Air in a system will displace refrigerant in a condenser resulting in high head pressure and higher than normal temperatures. The temperature at the valves of a compressor is about 50°F hotter than the discharge line temperature. This high temperature will cause carbonization of oil on the discharge valves. A build up will occur, and in a short time, the valves will leak. Leaking valves cause higher temperatures, causing more build up – finally, total failure.
Moisture in a system will react with refrigerant to form acids. Acids can cause electrical failures by eating at the wires on electrical terminals, can etch parts, and can travel throughout the system eroding other components.
All contaminants must be eliminated. A thorough evacuation will eliminate air and moisture. Solid contaminants, chips and dirt, can be trapped in strainers, filters, or filter driers.
Most modern day filter driers have acid removal capability. Replace the filter drier, and if the compressor is semi-hermetic, change the oil, until an acid test proves the system is free from acid.
Make good installation and service practices a habit.
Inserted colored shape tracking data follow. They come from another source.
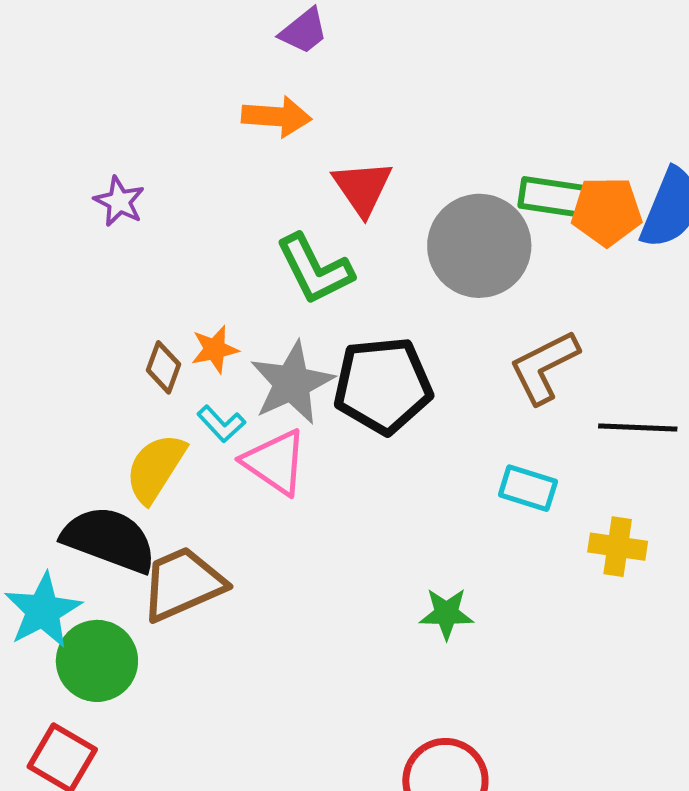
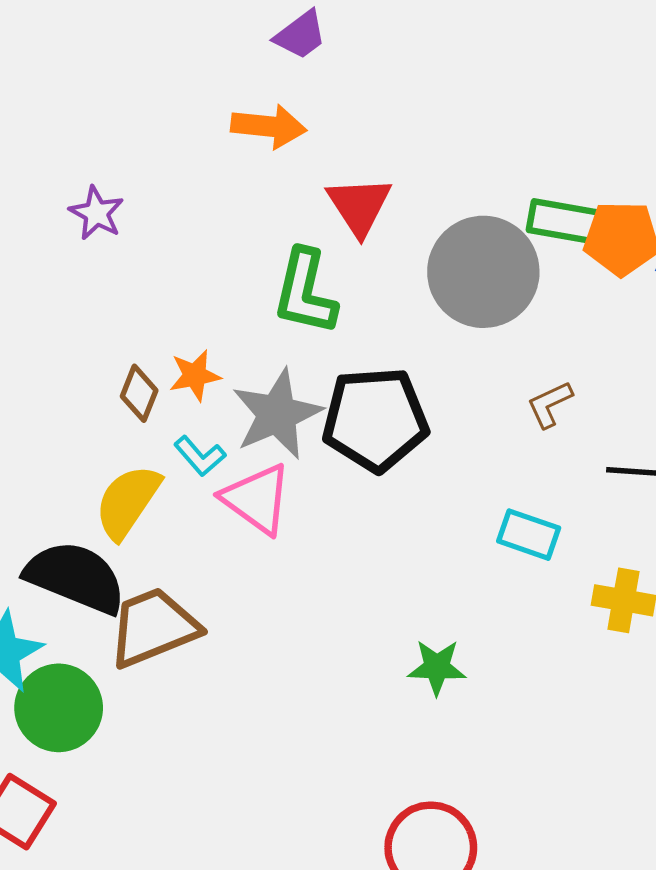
green L-shape: (315, 269) -> (305, 292), turned 38
brown L-shape: (544, 367) -> (550, 404), size x0.6

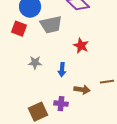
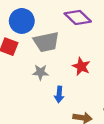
gray star: (35, 63) -> (40, 72), moved

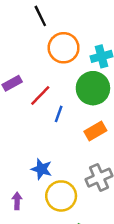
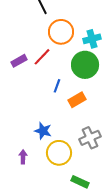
red line: (40, 96) -> (42, 57), moved
orange rectangle: (95, 131) -> (77, 100), moved

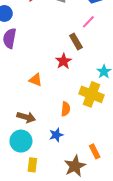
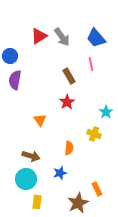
pink line: (88, 22) -> (91, 64), turned -56
brown rectangle: (76, 41) -> (69, 76), moved
orange triangle: (35, 80) -> (40, 120), turned 32
yellow cross: (92, 94) -> (94, 134), size x0.6

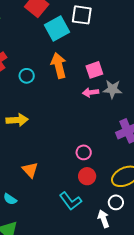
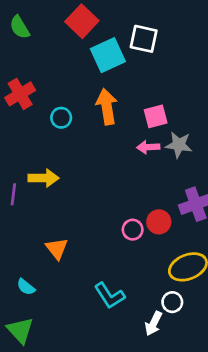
red circle: (87, 176) -> (159, 222), moved
white arrow: (103, 219) -> (153, 324), turned -138

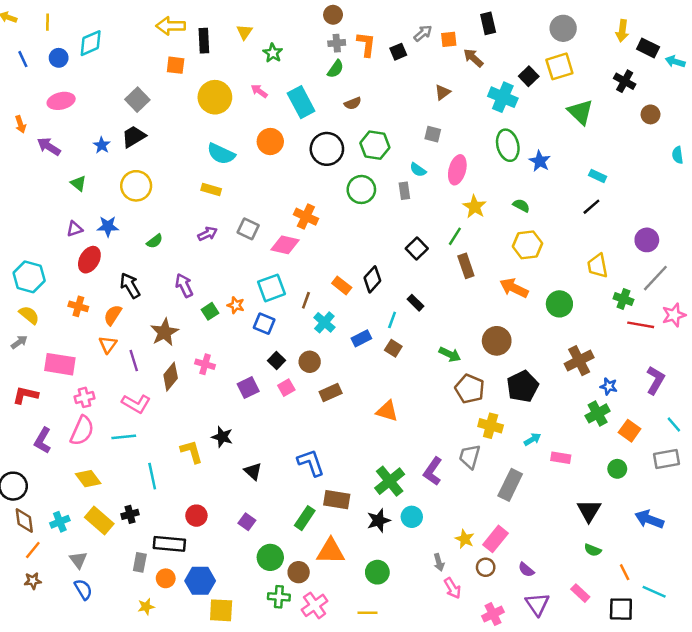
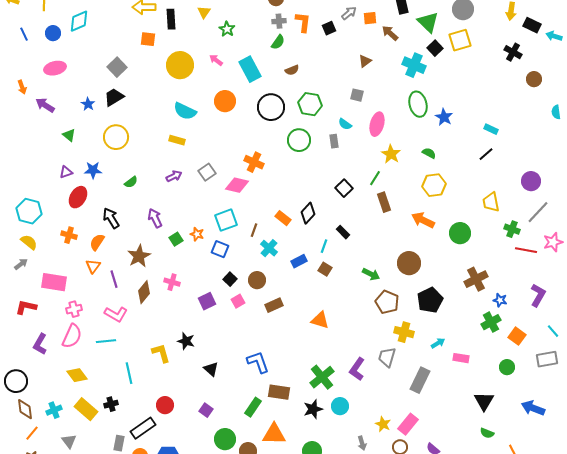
green triangle: (580, 112) -> (428, 22), moved
gray square: (248, 229) -> (207, 172), turned 30
black rectangle: (169, 544) -> (143, 428), turned -40

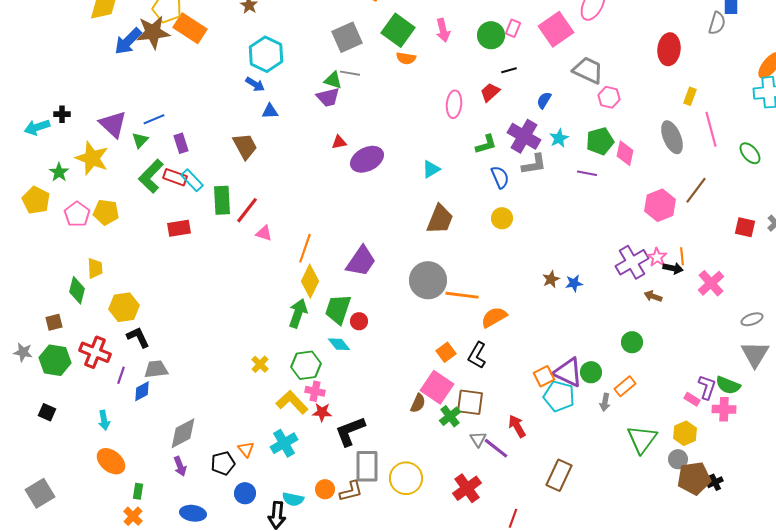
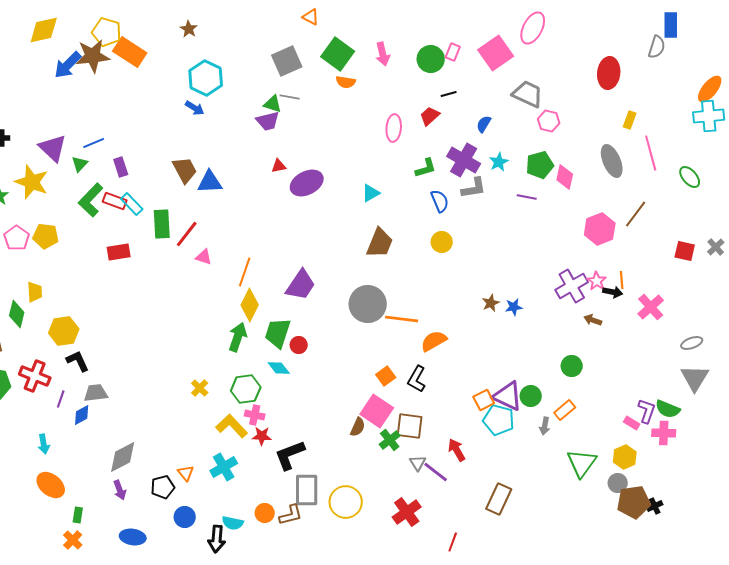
blue triangle: (270, 111) -> (210, 182), moved, size x1.5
Keeping contaminants out of a system in the first place is better than any procedure to remove them.
Replacing a “burned-out” compressor presents the ultimate challenge in eliminating contaminants.
It is best to assume that all burnouts are bad burnouts and proceed accordingly. The chemical reactions that take place when a compressor burns out will create a lot of acid, moisture, and solids in the form of carbonized oil and “soot.” The soot will coat the inside of the discharge line at least to the first elbow, and depending on the size of the system, some distance beyond the elbow. The suction line may even be coated six inches to a few feet from the compressor. It is best to cutout, remove, and replace these coated sections of line with clean, new tubing (Government regulations no longer allow cleaning up by pumping R-11 through systems). An oversized liquid line filter drier should be installed along with a suction line filter designed for high acid removal and having access fittings for checking pressure drop through the suction line filter. They should be installed to facilitate easy replacement.
Deep or triple evacuation of the system is an absolute necessity to remove air and moisture before putting the system back into operation.
Of course, the technician has found the reason for the burnout, repaired the malfunction, and can now operate the system. After 48 to 72 hours of operation, the technician should return to check the pressure drop across the suction line filter and take an acid test. Depending on what is found, replace the suction line and liquid line filter driers until an acid test and pressure drop test shows no more contamination. The extra expense of proper clean up of a system will be more than paid for by the long life of the much more expensive compressor.